Carrasca is using the opportunity to test new products. He recently added “Cold Brew-be”—cold brew coffee with an ombre streak of ube milk—to the menu, and he’s working on a Twinkie-inspired ube cake with dulce de leche filling. “I’m the kind of guy that, when I find something that I’m really passionate about, I want to jump in with both feet, quit my job… invest everything that I have and just go forward,” says Carrasca, who has been put on leave from his job as an industrial welder. “I’m now able to see… how we would survive in this world if, say, I did want to quit my full-time job.”
The Burbank-based food truck that feeds frontliners
In Southern California, where most of the state’s coronavirus cases are located, food businesses are banding together to support their industry and people affected by the pandemic. Achara, a food truck based in Burbank, didn’t let its small size stop them from chipping in.
Achara usually serves Californian takes on Filipino street food—think tocino tacos, sisig fries, and silogs styled as rice bowls—and relies on lunch-hour foot traffic. When shelter-in-place made lunches out a thing of the past, they began delivering “family dinners”: mains, sides, and rice, sized for groups of two to 10 people quarantined together. But staying afloat isn’t their only goal.
“We have been serving this great city for four years and know how much pride we Angelinos have. “We must contribute to the fight against COVID-19,” wrote owner Adam Angeles in an Instagram post.

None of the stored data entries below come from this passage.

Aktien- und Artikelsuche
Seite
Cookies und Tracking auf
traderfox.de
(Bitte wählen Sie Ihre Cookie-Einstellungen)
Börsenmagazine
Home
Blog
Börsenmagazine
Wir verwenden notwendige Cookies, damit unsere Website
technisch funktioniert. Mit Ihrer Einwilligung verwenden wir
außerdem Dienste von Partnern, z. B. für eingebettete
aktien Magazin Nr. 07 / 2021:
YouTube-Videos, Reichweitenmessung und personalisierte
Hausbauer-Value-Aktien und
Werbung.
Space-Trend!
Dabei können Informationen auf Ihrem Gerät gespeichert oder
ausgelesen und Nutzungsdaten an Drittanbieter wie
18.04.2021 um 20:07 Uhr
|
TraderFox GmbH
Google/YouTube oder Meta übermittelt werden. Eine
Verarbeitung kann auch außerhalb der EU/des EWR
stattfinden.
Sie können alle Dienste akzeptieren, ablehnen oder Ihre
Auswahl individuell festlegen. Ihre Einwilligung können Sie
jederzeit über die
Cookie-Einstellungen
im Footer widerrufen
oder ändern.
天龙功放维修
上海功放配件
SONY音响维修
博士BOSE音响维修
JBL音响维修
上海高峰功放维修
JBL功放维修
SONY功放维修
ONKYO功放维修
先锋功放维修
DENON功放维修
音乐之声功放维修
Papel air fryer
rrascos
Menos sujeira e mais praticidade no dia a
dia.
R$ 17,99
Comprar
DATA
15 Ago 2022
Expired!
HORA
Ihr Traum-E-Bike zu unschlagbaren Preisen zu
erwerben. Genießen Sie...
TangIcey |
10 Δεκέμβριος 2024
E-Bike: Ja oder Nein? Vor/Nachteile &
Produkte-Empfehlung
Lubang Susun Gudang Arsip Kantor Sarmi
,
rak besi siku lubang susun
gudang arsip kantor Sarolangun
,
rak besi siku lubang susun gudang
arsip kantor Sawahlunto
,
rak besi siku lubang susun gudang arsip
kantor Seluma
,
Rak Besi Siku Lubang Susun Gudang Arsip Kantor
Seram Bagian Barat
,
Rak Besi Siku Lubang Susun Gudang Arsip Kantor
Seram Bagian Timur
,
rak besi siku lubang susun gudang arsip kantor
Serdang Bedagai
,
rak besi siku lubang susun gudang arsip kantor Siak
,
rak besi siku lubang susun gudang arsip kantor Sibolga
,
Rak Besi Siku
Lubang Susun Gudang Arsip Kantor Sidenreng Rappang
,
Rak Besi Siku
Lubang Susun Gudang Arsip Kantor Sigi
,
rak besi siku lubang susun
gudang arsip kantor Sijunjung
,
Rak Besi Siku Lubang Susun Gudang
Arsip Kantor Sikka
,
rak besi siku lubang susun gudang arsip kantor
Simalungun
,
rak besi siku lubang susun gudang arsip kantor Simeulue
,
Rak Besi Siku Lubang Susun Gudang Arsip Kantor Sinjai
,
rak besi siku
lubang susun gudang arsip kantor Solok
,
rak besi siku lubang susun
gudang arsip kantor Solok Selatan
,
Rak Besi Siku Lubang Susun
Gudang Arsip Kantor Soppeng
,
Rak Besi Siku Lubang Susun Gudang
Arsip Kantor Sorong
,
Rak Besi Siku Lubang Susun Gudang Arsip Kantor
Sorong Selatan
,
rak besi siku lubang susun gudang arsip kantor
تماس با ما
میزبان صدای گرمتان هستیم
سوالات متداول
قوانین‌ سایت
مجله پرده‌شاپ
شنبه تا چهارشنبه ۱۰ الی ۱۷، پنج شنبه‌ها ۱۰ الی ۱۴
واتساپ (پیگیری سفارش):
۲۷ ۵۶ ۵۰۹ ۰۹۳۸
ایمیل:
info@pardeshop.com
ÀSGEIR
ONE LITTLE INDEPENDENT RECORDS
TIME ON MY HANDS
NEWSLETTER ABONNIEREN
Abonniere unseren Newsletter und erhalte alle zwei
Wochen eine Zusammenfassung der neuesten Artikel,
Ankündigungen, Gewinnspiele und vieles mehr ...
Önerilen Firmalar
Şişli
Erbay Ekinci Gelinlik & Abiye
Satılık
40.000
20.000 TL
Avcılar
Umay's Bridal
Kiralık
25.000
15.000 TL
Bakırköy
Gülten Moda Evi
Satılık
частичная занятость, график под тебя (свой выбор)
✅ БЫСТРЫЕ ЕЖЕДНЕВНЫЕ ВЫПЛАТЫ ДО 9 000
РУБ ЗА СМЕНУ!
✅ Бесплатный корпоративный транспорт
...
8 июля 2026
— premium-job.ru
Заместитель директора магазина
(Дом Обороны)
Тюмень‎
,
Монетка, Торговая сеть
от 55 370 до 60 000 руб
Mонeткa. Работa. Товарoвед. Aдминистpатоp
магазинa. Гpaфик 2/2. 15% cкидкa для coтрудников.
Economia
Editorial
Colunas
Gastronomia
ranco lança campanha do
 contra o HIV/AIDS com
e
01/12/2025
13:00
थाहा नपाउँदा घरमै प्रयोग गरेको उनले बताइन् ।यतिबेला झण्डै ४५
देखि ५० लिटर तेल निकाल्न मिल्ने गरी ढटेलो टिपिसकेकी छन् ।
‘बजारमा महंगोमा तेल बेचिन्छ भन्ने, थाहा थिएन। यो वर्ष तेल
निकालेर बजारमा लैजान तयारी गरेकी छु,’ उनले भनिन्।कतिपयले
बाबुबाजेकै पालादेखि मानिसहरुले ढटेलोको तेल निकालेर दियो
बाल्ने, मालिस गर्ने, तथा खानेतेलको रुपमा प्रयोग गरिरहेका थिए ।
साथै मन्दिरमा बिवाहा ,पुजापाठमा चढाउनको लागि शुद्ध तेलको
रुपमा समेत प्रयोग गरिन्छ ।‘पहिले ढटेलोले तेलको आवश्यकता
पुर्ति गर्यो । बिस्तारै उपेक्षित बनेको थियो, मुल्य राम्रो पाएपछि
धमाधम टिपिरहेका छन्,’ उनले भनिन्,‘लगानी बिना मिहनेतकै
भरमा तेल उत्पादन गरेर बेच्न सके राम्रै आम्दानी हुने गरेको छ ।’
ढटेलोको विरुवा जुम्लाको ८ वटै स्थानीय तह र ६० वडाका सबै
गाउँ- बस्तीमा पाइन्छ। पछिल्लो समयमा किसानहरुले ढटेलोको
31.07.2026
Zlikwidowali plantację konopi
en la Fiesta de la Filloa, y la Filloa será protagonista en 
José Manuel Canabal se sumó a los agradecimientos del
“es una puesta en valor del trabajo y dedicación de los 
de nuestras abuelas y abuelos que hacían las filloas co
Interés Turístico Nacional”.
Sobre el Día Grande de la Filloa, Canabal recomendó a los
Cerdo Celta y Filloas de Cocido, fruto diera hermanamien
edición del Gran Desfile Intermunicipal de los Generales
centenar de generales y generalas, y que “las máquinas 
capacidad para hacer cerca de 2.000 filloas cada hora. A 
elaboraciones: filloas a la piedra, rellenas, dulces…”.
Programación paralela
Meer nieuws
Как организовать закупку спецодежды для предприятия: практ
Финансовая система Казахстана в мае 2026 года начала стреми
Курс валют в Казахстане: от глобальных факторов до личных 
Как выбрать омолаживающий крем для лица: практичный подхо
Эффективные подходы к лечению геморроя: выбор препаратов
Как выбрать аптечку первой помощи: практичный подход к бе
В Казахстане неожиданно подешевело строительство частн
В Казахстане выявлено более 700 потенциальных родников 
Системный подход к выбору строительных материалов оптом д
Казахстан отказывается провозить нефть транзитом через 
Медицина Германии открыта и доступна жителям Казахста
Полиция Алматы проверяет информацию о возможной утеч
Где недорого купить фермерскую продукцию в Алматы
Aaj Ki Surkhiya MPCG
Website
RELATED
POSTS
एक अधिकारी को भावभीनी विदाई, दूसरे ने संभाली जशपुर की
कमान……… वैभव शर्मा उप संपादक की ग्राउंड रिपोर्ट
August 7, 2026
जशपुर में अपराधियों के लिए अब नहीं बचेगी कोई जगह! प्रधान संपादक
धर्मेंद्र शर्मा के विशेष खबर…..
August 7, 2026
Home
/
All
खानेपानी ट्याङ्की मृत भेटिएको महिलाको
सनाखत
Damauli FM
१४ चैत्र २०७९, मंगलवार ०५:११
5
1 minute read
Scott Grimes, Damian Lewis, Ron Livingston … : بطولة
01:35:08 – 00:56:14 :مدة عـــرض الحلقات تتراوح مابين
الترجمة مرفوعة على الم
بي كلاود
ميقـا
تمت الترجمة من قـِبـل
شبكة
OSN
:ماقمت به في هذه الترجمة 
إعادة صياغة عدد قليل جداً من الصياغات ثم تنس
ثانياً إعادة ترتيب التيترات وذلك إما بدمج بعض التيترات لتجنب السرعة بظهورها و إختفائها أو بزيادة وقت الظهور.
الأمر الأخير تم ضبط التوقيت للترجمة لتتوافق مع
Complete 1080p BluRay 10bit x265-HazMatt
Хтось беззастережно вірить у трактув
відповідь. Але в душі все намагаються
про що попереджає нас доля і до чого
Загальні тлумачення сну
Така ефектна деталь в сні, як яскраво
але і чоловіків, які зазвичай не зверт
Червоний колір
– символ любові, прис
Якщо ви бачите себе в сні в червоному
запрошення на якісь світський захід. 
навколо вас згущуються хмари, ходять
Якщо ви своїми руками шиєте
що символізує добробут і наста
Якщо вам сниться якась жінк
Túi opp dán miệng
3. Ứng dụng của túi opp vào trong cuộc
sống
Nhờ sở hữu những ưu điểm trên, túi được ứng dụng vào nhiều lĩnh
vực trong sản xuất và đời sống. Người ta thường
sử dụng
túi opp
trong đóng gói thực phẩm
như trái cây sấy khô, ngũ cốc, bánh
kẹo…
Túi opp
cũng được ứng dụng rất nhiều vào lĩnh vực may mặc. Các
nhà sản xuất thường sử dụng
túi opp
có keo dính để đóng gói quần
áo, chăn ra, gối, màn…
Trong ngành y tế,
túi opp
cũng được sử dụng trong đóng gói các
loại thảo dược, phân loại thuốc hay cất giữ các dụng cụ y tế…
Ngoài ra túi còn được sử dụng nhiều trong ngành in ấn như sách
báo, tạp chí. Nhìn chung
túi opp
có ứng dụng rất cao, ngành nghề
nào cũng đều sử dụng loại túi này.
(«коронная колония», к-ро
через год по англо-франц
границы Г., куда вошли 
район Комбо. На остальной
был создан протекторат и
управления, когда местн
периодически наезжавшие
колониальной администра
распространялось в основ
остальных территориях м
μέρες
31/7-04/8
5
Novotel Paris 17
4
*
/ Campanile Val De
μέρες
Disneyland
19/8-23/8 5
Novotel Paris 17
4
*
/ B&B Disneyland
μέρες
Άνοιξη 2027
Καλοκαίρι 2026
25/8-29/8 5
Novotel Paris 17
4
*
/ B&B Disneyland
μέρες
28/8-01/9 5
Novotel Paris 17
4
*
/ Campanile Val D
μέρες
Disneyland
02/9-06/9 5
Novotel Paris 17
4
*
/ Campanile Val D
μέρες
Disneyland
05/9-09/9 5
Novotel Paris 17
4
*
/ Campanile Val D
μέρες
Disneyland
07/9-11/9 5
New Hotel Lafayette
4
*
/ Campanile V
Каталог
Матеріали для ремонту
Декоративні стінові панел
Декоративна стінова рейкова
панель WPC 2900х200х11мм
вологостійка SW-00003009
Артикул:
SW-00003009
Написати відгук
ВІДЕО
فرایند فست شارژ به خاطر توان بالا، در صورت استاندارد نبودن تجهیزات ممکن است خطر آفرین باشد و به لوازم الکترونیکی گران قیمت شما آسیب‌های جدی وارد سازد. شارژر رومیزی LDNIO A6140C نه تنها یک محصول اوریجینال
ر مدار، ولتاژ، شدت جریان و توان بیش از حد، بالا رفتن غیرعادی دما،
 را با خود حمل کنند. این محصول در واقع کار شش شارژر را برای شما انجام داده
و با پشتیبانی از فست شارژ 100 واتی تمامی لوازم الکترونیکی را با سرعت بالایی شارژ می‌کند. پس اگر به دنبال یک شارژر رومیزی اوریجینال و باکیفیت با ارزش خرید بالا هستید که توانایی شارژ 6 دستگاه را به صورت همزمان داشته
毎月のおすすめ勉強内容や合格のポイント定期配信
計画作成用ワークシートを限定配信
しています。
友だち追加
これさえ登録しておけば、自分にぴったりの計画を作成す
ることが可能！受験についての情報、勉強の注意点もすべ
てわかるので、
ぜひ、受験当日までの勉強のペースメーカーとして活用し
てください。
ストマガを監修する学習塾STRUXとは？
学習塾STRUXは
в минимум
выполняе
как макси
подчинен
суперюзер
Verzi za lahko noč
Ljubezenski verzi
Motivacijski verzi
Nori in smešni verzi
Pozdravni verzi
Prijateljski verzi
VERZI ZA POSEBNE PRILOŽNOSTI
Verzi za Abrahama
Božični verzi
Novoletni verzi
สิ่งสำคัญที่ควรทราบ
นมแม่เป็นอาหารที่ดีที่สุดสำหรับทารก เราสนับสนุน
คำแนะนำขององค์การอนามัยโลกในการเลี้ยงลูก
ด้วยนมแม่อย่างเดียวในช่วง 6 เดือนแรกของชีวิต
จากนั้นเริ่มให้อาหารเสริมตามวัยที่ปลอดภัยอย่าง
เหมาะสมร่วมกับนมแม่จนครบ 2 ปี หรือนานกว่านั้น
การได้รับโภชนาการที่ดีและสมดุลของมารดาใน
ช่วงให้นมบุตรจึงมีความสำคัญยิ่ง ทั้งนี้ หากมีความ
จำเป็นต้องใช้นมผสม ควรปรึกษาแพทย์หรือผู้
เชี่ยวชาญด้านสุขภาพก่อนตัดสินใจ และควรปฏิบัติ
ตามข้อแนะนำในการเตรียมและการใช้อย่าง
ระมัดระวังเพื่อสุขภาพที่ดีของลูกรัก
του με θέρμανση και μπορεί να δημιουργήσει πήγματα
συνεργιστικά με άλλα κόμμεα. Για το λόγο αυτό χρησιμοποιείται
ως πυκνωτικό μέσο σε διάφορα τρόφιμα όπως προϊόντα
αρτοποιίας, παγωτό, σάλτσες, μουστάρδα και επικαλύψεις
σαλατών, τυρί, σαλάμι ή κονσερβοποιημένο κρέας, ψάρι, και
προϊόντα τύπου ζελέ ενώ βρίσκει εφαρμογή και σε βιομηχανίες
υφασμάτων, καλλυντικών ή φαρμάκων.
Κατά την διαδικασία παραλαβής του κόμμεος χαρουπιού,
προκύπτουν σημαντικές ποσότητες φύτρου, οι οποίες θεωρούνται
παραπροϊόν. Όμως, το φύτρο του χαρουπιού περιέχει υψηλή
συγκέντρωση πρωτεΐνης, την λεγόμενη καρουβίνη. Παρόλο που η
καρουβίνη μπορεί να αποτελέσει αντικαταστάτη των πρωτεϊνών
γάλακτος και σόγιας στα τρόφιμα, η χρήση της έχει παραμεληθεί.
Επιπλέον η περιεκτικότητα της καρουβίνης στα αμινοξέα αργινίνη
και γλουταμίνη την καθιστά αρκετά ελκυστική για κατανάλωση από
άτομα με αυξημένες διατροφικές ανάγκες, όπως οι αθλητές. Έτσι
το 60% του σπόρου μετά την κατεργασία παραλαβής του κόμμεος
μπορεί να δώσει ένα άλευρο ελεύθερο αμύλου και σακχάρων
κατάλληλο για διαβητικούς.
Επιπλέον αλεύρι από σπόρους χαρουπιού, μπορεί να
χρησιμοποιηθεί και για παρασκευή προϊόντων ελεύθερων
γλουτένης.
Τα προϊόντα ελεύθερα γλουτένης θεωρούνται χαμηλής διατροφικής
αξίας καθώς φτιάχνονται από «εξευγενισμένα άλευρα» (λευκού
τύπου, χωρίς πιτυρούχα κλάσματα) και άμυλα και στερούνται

With help from $1,000 worth of Gofundme donations, he and his team delivered 100 meals to emergency room workers at Los Angeles Medical Center.
“We know it is only a small token of appreciation, but we and our donors hope it brings a little light to your day,” wrote Angeles in a letter to the emergency room workers.
The San Francisco-based food truck owner who doubles as a business coach
The crisis has encouraged many people to dust off old skills that might help in the relief effort, from sewing masks to baking bread. For Kristen Brillantes, who owns the San Francisco food truck Sarap Shop with her partner JP Reyes, that skill is executive coaching.
She reprised her former role in the tech industry to build a survival guide for small businesses that may have been less prepared to shift to online sales. “We’re coaching people on how to fill out their loan applications, coaching people on how to do their own pivots,” she says. A few of the couple’s favorite small businesses, including the venerable Valerio’s Tropical Bakeshop, now sell their products through the Sarap Shop website. Sarap Shop is also working to raise $100k to feed health care workers for the multi-restaurant effort #FilipinosFeedTheFrontlines.
Though some of Sarap Shop’s previous plans, including an out-of-state expansion and a plant-based frozen lumpia, have been put on the back burner, Brillantes is optimistic about the future. “People are starting to experience what it’s like to actually slow down and have focus,” she says. “I think with every crisis, there’s always an opportunity for us to figure out what can be done better and what we can appreciate in the moment.”